Brano di origine.

* * * * *

Rimane comunque che, tra le chiese minori del primo medioevo,  è questa la più remota; e della sua antichità  fan testo non solo le poche notizie trascritte, ma soprattutto i caratteri architettonici primitivi, di estrema povertà della muratura: un vano rettangolare, con abside a levante; all’occhio dell’esperto, è facile notare  confrontandola con le altre cappelle  liguri che -seppur conservato il sistema costruttivo “medievale”-quanto questo sia   più  rozzo e grossolano, non in pietra di Promontorio come tutte le altre (quindi prima dell’apertura delle cave, essendo stato più facile da raggiungerle), e quindi anteriore alle altre.

Come detto, ovviamente, nel tempo successivo, alla cappella dedicata a san Pietro (o migliorandola come edificio oppure affiancandovi quella attuale più grande: si può supporre dalla ancor ora presenza del marmo inciso, formante l’architrave di una porta murata, quale possibile accesso ad un locale affiancato), nel XIII secolo i monaci adottarono il loro protettore (come, più recentemente il salesiano don Bosco  ha ‘scalzato’ sia il primitivo san Giovanni Battista Decollato che san Gaetano), e ciò appare evidente dopo soli due secoli. Anche qui come sopra, le fonti appaiono di difficile valutazione storicamente veritiera, essendo come già detto la documentazione della abbazia pavese ricca di manomissioni, avendo la possibilità di far scrivere a posteriori dai propri frati fatti ed atti predatati, falsificando così a proprio tornaconto la verità, con lo scopo di avere documenti scritti utili a confermare possedimenti, proprietà e diritti. Il fatto però che –anche seppur tardivamente ed a posteriori- da Pavia si tentò di accorpare il possesso della Cella, esprime che una ben solida relazione ci era stata tra il monastero pavese ed il nostro; e che se non era stata ratificata al momento della nascita, si sentirono nella -onesta o disonesta?: la definirei disinvolta- necessità di ratificarlo dopo, quando le contingenze richiesero una dimostrazione scritta. Gli storici dovranno precisarci se questo comportamento è limitato ai documenti dell’abbazia pavese o se era divenuta usanza generale del tempo considerato a cavallo tra il documento non scritto, con quello notarile scritto e depositato.

* * * * *

Record tratti da un dataset:
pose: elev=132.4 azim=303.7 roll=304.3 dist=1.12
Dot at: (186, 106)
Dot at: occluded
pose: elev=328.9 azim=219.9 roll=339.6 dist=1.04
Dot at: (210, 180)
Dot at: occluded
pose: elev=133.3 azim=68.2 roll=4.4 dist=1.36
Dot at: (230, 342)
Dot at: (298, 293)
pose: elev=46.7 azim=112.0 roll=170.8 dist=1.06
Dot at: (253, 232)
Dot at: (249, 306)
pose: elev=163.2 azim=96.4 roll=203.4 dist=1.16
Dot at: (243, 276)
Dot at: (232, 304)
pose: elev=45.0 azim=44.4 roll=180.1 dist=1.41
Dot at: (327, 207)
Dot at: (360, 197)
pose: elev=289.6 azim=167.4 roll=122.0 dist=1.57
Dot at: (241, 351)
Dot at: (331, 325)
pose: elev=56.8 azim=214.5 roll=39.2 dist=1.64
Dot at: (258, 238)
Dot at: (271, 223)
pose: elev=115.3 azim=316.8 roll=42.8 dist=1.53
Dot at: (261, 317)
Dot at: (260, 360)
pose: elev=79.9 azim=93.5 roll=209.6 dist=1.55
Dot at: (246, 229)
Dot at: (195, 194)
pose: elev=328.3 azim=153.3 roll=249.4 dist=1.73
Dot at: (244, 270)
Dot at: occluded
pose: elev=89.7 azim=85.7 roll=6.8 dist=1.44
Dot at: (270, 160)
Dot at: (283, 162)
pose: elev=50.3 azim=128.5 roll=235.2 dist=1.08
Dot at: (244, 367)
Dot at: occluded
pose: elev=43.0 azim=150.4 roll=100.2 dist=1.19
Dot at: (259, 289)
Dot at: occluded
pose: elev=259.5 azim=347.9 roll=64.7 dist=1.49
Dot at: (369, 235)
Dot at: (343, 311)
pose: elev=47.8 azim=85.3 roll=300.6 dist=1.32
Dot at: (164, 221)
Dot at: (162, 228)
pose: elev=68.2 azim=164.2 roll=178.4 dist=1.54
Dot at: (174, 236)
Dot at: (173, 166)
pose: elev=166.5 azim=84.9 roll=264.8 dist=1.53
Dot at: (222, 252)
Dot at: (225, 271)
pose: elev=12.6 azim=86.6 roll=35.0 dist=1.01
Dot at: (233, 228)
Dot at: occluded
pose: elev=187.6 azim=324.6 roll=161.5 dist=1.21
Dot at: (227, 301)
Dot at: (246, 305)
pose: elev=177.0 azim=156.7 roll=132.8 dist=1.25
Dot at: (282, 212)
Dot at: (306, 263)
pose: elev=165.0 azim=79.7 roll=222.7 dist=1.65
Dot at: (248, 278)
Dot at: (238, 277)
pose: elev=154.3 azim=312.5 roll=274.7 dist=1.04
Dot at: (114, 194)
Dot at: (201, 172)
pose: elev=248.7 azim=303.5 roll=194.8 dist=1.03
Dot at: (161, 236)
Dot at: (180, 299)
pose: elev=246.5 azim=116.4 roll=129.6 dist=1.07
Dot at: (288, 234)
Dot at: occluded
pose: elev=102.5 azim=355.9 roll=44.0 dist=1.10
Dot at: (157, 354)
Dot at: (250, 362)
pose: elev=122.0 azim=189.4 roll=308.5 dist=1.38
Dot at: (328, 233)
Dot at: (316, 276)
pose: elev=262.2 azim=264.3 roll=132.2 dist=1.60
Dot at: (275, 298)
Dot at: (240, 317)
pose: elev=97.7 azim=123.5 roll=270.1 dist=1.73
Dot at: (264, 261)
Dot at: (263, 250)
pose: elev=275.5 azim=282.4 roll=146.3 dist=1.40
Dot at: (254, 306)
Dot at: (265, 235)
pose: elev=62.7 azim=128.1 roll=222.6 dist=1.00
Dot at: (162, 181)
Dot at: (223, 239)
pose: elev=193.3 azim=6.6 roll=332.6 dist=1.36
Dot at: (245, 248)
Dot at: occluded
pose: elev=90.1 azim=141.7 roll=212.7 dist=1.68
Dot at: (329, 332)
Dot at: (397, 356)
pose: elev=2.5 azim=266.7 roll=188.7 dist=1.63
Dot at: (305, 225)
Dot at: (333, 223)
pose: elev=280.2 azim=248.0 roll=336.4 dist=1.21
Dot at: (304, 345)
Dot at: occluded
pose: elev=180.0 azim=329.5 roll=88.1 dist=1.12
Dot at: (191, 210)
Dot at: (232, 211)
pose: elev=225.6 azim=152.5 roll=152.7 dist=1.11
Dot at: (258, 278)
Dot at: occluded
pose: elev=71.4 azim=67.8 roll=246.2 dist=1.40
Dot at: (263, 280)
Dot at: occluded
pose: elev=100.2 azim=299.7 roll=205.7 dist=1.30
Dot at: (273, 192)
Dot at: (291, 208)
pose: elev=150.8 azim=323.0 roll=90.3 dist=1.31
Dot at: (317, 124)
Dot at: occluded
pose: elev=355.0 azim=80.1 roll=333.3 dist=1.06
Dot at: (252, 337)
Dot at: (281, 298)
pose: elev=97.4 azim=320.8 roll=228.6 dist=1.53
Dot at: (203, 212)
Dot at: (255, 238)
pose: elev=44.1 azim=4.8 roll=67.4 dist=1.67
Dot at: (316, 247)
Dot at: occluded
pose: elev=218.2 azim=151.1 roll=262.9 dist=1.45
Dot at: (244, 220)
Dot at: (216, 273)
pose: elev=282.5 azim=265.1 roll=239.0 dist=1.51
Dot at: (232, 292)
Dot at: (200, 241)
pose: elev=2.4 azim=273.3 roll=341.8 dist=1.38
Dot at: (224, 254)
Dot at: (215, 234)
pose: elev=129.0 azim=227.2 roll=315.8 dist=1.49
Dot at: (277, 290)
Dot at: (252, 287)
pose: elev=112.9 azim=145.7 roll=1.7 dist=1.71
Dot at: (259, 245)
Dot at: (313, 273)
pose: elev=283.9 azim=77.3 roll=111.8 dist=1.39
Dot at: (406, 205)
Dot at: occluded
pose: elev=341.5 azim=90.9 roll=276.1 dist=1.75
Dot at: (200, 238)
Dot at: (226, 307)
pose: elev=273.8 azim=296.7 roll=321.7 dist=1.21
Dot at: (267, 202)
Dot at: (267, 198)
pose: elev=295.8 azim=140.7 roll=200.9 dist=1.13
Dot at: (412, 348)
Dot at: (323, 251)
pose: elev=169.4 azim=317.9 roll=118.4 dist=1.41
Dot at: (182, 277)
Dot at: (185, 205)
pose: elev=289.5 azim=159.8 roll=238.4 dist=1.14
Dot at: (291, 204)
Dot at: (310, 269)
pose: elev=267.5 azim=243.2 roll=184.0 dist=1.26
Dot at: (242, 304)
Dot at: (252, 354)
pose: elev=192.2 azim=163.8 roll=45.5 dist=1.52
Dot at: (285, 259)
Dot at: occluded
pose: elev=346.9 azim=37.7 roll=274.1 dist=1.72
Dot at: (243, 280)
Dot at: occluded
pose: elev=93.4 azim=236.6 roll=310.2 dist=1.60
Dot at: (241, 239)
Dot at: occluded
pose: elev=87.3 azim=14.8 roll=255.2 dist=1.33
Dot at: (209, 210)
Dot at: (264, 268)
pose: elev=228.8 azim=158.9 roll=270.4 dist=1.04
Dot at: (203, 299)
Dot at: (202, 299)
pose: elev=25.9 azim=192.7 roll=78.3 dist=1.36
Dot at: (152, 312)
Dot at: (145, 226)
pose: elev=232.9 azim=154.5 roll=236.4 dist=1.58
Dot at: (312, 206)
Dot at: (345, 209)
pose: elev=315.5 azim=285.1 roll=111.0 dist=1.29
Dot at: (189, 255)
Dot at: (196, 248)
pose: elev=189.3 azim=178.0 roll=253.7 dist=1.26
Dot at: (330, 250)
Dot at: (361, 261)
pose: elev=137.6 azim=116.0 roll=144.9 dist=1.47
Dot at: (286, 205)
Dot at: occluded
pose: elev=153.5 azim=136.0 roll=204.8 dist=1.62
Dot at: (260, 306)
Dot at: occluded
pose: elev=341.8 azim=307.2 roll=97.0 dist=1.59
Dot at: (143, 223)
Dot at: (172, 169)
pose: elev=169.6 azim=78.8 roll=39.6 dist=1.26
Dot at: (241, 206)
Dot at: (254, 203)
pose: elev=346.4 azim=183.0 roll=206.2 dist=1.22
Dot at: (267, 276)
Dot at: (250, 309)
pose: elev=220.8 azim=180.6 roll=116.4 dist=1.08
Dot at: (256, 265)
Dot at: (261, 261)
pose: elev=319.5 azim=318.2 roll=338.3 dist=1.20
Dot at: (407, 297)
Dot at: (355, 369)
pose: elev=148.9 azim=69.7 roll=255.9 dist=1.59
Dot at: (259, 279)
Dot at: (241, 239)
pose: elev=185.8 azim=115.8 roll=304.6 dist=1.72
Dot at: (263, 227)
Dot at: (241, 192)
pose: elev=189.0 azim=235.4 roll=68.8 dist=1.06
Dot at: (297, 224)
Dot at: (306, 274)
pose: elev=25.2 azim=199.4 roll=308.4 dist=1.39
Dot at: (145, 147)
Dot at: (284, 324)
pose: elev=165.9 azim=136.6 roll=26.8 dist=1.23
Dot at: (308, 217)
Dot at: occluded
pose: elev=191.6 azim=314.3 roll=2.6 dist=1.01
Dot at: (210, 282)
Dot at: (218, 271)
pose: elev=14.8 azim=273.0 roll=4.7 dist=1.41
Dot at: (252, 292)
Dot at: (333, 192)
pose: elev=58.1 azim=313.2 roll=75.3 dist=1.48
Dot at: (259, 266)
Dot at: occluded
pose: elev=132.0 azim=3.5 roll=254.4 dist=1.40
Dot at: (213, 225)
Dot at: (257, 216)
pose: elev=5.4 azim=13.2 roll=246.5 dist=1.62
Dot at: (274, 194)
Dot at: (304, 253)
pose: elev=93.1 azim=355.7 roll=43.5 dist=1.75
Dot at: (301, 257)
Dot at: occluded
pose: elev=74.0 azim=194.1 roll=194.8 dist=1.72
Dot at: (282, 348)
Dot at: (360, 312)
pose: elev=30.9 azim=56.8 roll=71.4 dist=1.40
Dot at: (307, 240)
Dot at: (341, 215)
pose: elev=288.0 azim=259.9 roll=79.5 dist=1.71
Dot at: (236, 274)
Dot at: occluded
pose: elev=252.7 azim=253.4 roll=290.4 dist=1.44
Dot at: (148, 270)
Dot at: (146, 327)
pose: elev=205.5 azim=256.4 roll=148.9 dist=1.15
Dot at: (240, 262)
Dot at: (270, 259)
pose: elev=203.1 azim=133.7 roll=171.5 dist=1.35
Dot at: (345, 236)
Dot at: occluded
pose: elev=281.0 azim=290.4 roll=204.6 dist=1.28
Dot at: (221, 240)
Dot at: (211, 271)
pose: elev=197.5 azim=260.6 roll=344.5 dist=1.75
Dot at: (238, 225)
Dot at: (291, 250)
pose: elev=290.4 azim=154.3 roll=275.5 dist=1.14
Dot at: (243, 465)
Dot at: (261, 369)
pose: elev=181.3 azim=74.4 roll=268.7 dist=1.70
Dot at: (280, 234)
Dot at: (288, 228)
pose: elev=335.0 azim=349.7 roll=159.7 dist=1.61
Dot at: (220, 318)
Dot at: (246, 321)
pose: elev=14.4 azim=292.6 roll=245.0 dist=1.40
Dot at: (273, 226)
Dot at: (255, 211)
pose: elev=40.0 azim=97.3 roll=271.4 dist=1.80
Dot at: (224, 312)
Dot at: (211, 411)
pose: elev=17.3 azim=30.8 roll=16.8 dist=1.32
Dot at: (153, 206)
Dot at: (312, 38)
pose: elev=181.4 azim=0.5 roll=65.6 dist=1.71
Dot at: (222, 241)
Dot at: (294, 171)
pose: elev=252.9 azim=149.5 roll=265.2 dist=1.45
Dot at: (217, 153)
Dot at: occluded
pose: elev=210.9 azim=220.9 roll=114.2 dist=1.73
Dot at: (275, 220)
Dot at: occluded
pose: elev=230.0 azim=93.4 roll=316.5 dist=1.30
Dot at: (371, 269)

* * * * *

Compiti da svolgere.
1. Elenca tutti i santi che il brano nomina con il titolo «san».
2. Nei record, dalla riga con «pose: elev=288.0 azim=259.9» alla riga con «Dot at: (261, 369)», entrambe incluse, sostituisci «pose» con «posa» e riporta solo quelle righe, lasciando invariato tutto il resto.
Il brano e i record provengono da fonti diverse.

Risultati.
1.
- san Pietro
- san Giovanni Battista Decollato
- san Gaetano

2.
posa: elev=288.0 azim=259.9 roll=79.5 dist=1.71
Dot at: (236, 274)
Dot at: occluded
posa: elev=252.7 azim=253.4 roll=290.4 dist=1.44
Dot at: (148, 270)
Dot at: (146, 327)
posa: elev=205.5 azim=256.4 roll=148.9 dist=1.15
Dot at: (240, 262)
Dot at: (270, 259)
posa: elev=203.1 azim=133.7 roll=171.5 dist=1.35
Dot at: (345, 236)
Dot at: occluded
posa: elev=281.0 azim=290.4 roll=204.6 dist=1.28
Dot at: (221, 240)
Dot at: (211, 271)
posa: elev=197.5 azim=260.6 roll=344.5 dist=1.75
Dot at: (238, 225)
Dot at: (291, 250)
posa: elev=290.4 azim=154.3 roll=275.5 dist=1.14
Dot at: (243, 465)
Dot at: (261, 369)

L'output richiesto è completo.